Depuis cinq ans, les espaces de travail collaboratif se multiplient à travers le monde pour le plus grand bonheur des travailleurs autonomes esseulés et des entreprises en démarrage qui n'ont pas les moyens de s'offrir un local.

William Lachance est un programmeur informatique indépendant. Pendant quelques années, son chez-lui et son bureau ne faisaient qu'un. De quoi devenir un peu fou, raconte-t-il. «La solitude me pesait. J'avais besoin de voir d'autres personnes.» Il a trouvé une solution en louant un espace de travail à Station C, un des premiers lieux de coworking qui a ouvert ses portes à Montréal en 2008. «Ma qualité de vie s'est grandement améliorée», affirme William Lachance.

Chaque jour, des milliers de travailleurs autonomes se rendent dans des espaces de travail collaboratif, un croisement entre le café du coin et le bureau. Ces grands lofts commerciaux sont équipés d'immenses tables, d'un accès à l'internet haute vitesse, d'une ou plusieurs salles de réunion et d'une cuisinette. Quelques-uns possèdent des bureaux fermés. 

On y rencontre des traducteurs, des infographistes, des journalistes, des programmeurs, des développeurs web, des comptables... On y voit aussi de jeunes entrepreneurs qui n'ont pas encore les reins assez solides pour se payer un local, mais qui souhaitent profiter des commodités d'un bureau et d'une ambiance professionnelle. 

Depuis 2008, les bureaux en partage ont poussé comme des champignons. On en trouve aujourd'hui environ 2500 à travers le monde et le nombre double chaque année. Une douzaine ont vu le jour à Montréal. D'autres apparaissent à Québec, Gatineau, Joliette et Sherbrooke.

Avantages et inconvénients

Briser l'isolement inhérent au travail autonome est la raison d'être du coworking. «La technologie permet désormais à quiconque de travailler de n'importe où, mais ça ne veut pas dire que les gens aiment rester enfermés chez eux, observe Yves Faguy, coassocié de Station C. Grâce au coworking, on fait partie d'une communauté, on peut échanger avec son voisin de bureau. Plusieurs trouvent même des contrats de cette façon.»

L'autre grand avantage du coworking est la flexibilité. Les forfaits sont journaliers ou mensuels, avec ou sans contrat. Les prix oscillent entre 219$ et 350$ par mois. Certains espaces offrent même un tarif horaire. «Les travailleurs veulent un bureau bien équipé sans forcément l'occuper à temps plein, remarque Sylvain Boissé, vice-président de Nexus Montréal, situé dans le Plateau Mont-Royal. Plusieurs de nos membres n'y sont que trois jours par semaine.»

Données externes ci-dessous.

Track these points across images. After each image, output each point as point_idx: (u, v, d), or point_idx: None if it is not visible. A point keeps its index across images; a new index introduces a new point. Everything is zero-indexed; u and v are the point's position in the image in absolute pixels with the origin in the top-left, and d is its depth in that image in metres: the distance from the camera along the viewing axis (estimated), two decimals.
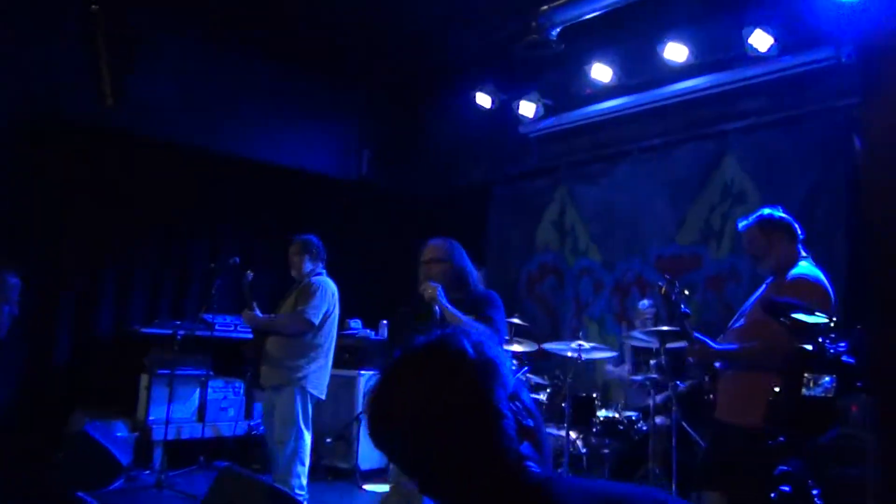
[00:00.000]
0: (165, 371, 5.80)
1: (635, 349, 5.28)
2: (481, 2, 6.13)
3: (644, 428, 4.79)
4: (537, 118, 6.86)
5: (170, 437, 5.68)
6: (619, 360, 5.70)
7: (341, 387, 6.12)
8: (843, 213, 4.97)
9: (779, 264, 3.27)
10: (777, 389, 2.19)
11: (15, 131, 5.87)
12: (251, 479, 4.01)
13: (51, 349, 6.17)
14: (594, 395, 5.09)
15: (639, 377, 5.14)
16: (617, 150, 6.49)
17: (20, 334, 5.39)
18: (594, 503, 1.09)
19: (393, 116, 8.03)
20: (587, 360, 5.18)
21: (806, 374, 1.97)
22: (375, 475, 5.85)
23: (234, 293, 6.22)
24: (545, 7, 5.56)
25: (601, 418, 4.93)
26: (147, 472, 5.60)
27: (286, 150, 7.36)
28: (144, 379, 6.06)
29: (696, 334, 3.20)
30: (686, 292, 3.36)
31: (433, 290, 3.62)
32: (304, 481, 4.56)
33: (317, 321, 4.64)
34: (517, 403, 1.16)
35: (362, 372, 6.22)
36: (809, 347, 2.05)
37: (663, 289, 3.33)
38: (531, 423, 1.15)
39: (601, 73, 6.28)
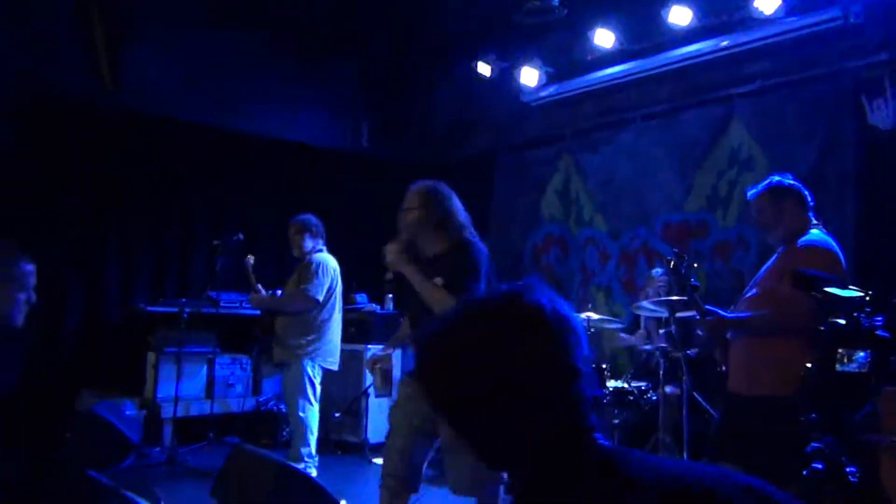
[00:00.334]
0: (172, 349, 5.80)
1: (647, 318, 5.25)
2: None
3: (654, 398, 4.78)
4: (540, 86, 6.77)
5: (179, 415, 5.70)
6: (631, 328, 5.67)
7: (348, 361, 6.10)
8: (853, 176, 4.91)
9: (789, 232, 3.22)
10: (809, 365, 2.15)
11: (13, 111, 5.80)
12: (263, 456, 4.02)
13: (58, 330, 6.16)
14: (603, 366, 5.07)
15: (648, 346, 5.12)
16: (621, 117, 6.41)
17: (26, 315, 5.35)
18: (668, 483, 0.97)
19: (393, 87, 7.92)
20: (595, 330, 5.16)
21: (840, 350, 1.92)
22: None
23: (239, 270, 6.21)
24: None
25: (610, 389, 4.91)
26: (157, 449, 5.63)
27: (287, 123, 7.31)
28: (152, 357, 6.06)
29: (708, 306, 3.17)
30: (695, 265, 3.32)
31: (389, 254, 3.35)
32: (314, 450, 4.78)
33: (321, 297, 4.80)
34: (589, 368, 1.07)
35: (369, 346, 6.21)
36: (842, 322, 2.00)
37: (672, 262, 3.29)
38: (599, 393, 1.09)
39: (604, 38, 6.18)
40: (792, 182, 3.31)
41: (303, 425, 4.72)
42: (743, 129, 5.61)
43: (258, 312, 5.36)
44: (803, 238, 3.18)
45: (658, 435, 4.49)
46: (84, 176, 6.25)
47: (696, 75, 5.91)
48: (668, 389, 4.64)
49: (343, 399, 6.02)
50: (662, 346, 4.74)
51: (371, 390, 5.92)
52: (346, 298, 6.65)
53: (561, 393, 1.03)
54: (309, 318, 4.82)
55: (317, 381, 4.84)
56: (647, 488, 0.96)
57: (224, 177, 7.09)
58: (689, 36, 5.79)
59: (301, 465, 4.45)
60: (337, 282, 4.98)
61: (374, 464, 5.72)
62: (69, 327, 6.23)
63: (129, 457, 5.18)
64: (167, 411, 5.75)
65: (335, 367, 4.97)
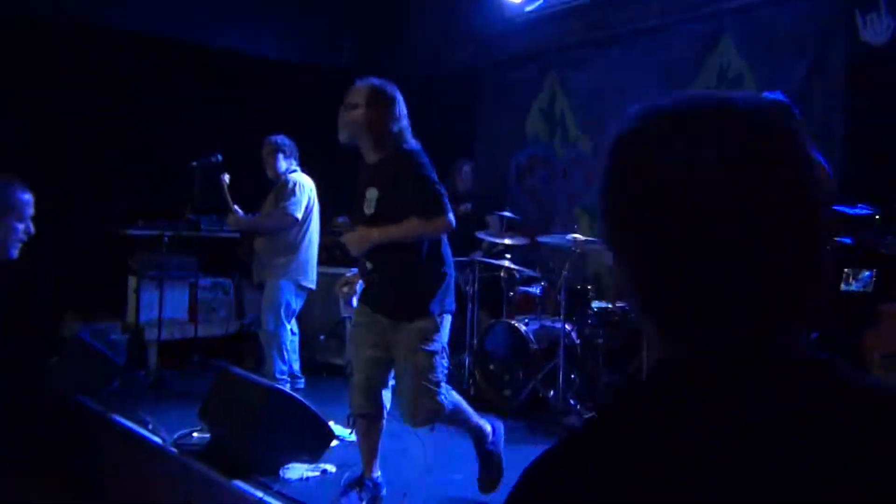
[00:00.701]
0: (154, 272, 5.75)
1: None
2: None
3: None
4: (525, 1, 6.56)
5: (163, 338, 5.70)
6: None
7: (332, 284, 6.07)
8: (842, 93, 4.85)
9: None
10: None
11: None
12: (250, 379, 4.04)
13: (35, 254, 6.05)
14: (588, 287, 5.09)
15: None
16: (608, 33, 6.23)
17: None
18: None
19: (373, 2, 7.65)
20: (580, 251, 5.15)
21: (846, 269, 1.90)
22: None
23: (217, 189, 6.11)
24: None
25: (595, 309, 4.95)
26: (143, 372, 5.62)
27: (265, 39, 7.09)
28: (133, 281, 6.00)
29: None
30: None
31: (352, 245, 3.18)
32: (285, 366, 4.93)
33: (299, 215, 4.88)
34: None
35: (353, 269, 6.17)
36: (847, 241, 1.97)
37: None
38: None
39: None
40: (784, 98, 3.26)
41: (273, 341, 4.84)
42: (732, 46, 5.49)
43: (238, 234, 5.35)
44: None
45: (642, 354, 4.55)
46: (53, 96, 6.03)
47: None
48: None
49: (328, 322, 6.02)
50: None
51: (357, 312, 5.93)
52: (330, 221, 6.60)
53: (813, 229, 0.72)
54: (287, 236, 4.90)
55: (293, 301, 4.92)
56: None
57: (199, 95, 6.86)
58: None
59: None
60: (314, 201, 5.03)
61: None
62: (46, 251, 6.12)
63: (114, 380, 5.20)
64: (151, 335, 5.73)
65: (312, 286, 5.06)
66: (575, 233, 4.84)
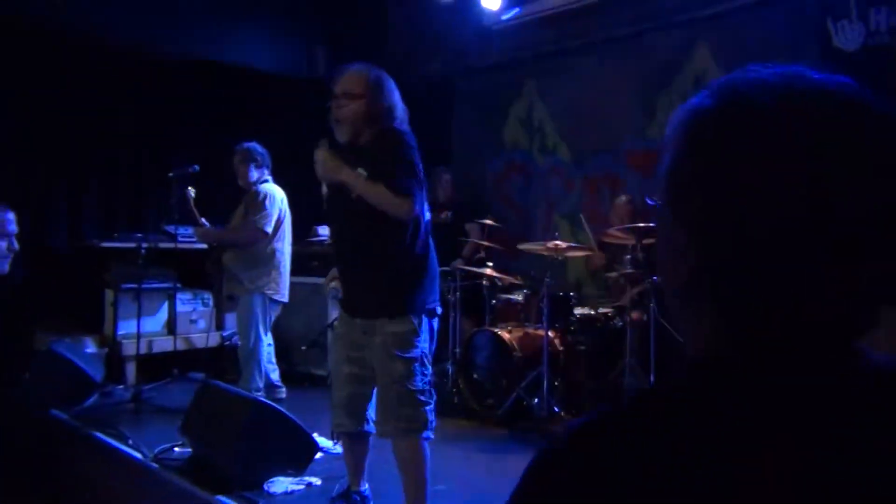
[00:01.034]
0: (131, 285, 5.66)
1: (610, 244, 5.26)
2: None
3: (620, 324, 4.83)
4: (501, 9, 6.59)
5: (141, 352, 5.61)
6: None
7: (312, 294, 6.05)
8: None
9: None
10: None
11: None
12: (234, 393, 3.99)
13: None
14: (570, 294, 5.11)
15: (613, 273, 5.16)
16: (584, 41, 6.28)
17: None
18: None
19: (349, 11, 7.64)
20: (561, 258, 5.17)
21: None
22: None
23: (196, 202, 6.05)
24: None
25: (578, 316, 4.96)
26: (121, 387, 5.54)
27: (238, 48, 7.04)
28: (109, 294, 5.91)
29: None
30: None
31: (322, 163, 2.85)
32: (261, 382, 4.83)
33: (269, 229, 4.76)
34: None
35: None
36: None
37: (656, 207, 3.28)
38: None
39: None
40: None
41: (251, 357, 4.75)
42: (707, 53, 5.56)
43: (195, 247, 5.28)
44: None
45: (625, 360, 4.57)
46: (25, 106, 5.94)
47: None
48: (634, 315, 4.70)
49: (308, 332, 5.98)
50: (628, 272, 4.78)
51: (336, 323, 5.89)
52: (308, 230, 6.56)
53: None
54: (257, 250, 4.78)
55: (267, 315, 4.83)
56: None
57: (173, 106, 6.81)
58: None
59: None
60: (285, 213, 4.92)
61: None
62: (18, 264, 6.01)
63: (91, 396, 5.11)
64: (129, 349, 5.66)
65: (285, 300, 4.96)
66: (556, 240, 4.84)
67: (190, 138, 6.90)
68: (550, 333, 4.77)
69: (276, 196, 4.86)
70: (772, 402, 0.63)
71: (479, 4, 6.56)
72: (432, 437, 2.94)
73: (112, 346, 5.74)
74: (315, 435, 3.85)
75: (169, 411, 4.87)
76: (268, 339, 5.02)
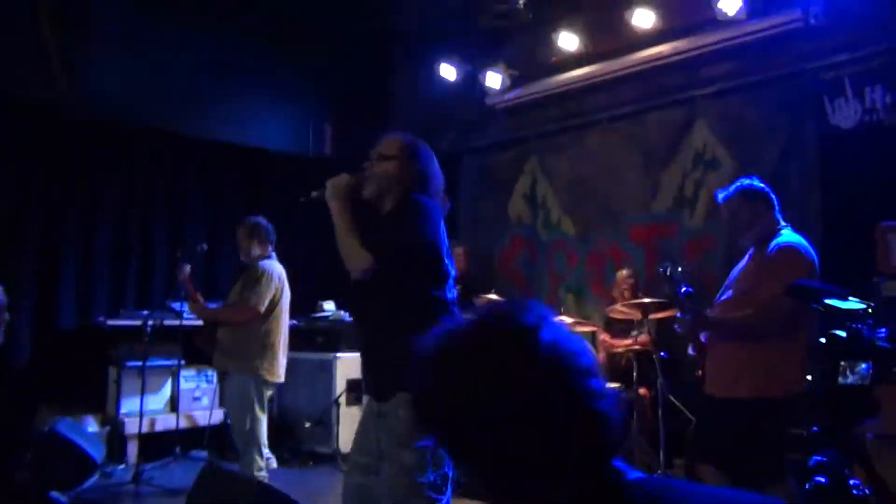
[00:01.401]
0: (135, 363, 5.63)
1: (617, 320, 5.24)
2: None
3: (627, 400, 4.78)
4: (504, 89, 6.76)
5: (143, 430, 5.52)
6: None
7: (317, 371, 6.02)
8: (817, 174, 4.99)
9: (762, 234, 3.29)
10: (810, 378, 2.15)
11: None
12: (238, 475, 3.92)
13: (11, 345, 5.93)
14: None
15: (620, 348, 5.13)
16: (586, 119, 6.42)
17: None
18: None
19: (355, 90, 7.83)
20: None
21: (842, 363, 1.92)
22: None
23: (202, 279, 6.07)
24: None
25: None
26: (122, 467, 5.45)
27: (247, 128, 7.19)
28: (113, 372, 5.88)
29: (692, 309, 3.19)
30: (682, 269, 3.34)
31: (336, 181, 2.76)
32: (263, 463, 4.57)
33: (262, 308, 4.54)
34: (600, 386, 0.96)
35: (338, 355, 6.10)
36: (843, 334, 1.99)
37: (668, 270, 3.31)
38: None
39: (568, 41, 6.20)
40: (761, 185, 3.37)
41: (251, 440, 4.51)
42: (707, 129, 5.66)
43: (199, 323, 5.12)
44: (777, 239, 3.23)
45: (631, 438, 4.50)
46: (35, 184, 6.04)
47: (660, 77, 5.95)
48: (641, 391, 4.65)
49: (314, 409, 5.92)
50: (635, 348, 4.75)
51: (342, 399, 5.84)
52: (314, 306, 6.57)
53: (566, 420, 0.93)
54: (252, 329, 4.57)
55: (262, 396, 4.60)
56: None
57: (182, 184, 6.93)
58: (652, 38, 5.83)
59: None
60: (282, 291, 4.72)
61: None
62: (24, 343, 6.01)
63: (92, 476, 5.03)
64: (131, 427, 5.59)
65: (280, 380, 4.71)
66: (561, 314, 4.84)
67: (198, 215, 7.00)
68: None
69: (274, 274, 4.68)
70: None
71: (482, 84, 6.73)
72: None
73: (114, 425, 5.68)
74: None
75: (170, 492, 4.79)
76: (263, 418, 4.81)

Les jeunes entreprises apprécient de ne pas être liées par un bail d'un an. «Nous avions besoin d'un espace pour nous rencontrer, mais de façon temporaire parce qu'il est possible que notre équipe déménage», explique Raisa MacLeod, coordonnatrice de Capital Innovation, société qui aide des entreprises en démarrage à trouver du financement. Ses trois employés occupent des bureaux fermés chez Nexus Montréal depuis l'été dernier.

Partager un espace de travail n'est pas sans inconvénient, reconnaît toutefois Philippe-Antoine Lehoux, cofondateur de l'Abri.Co, premier espace de bureaux partagés au centre-ville de Québec. «Les travailleurs sont discrets, mais les bureaux étant dans une aire ouverte, le bruit peut en déranger certains, indique-t-il. Ce n'est pas l'idéal non plus pour quelqu'un dont le travail exige un haut niveau de confidentialité.»

Saturation en vue à Montréal?

Selon Sylvain Boissé, il y aurait une saturation de l'offre du coworking à Montréal. «Nous avons emménagé dans un plus grand local l'été dernier et je m'attendais à ce que nous ayons rempli nos places en deux ou trois mois, dit-il. En ce moment, une dizaine sont libres. Je pense être à pleine capacité en janvier.»

Yves Faguy n'est pas de cet avis: «Nous n'avons jamais eu autant de membres. Nous sommes d'ailleurs en discussion pour commander de nouvelles tables.» Il croit que l'avenir des bureaux en partage, à Montréal et dans le monde, est plus que prometteur. «C'est dans l'air du temps, affirme-t-il. Non seulement la transformation du marché du travail nous pousse dans cette direction, mais cela s'inscrit dans le mouvement de l'économie du partage.»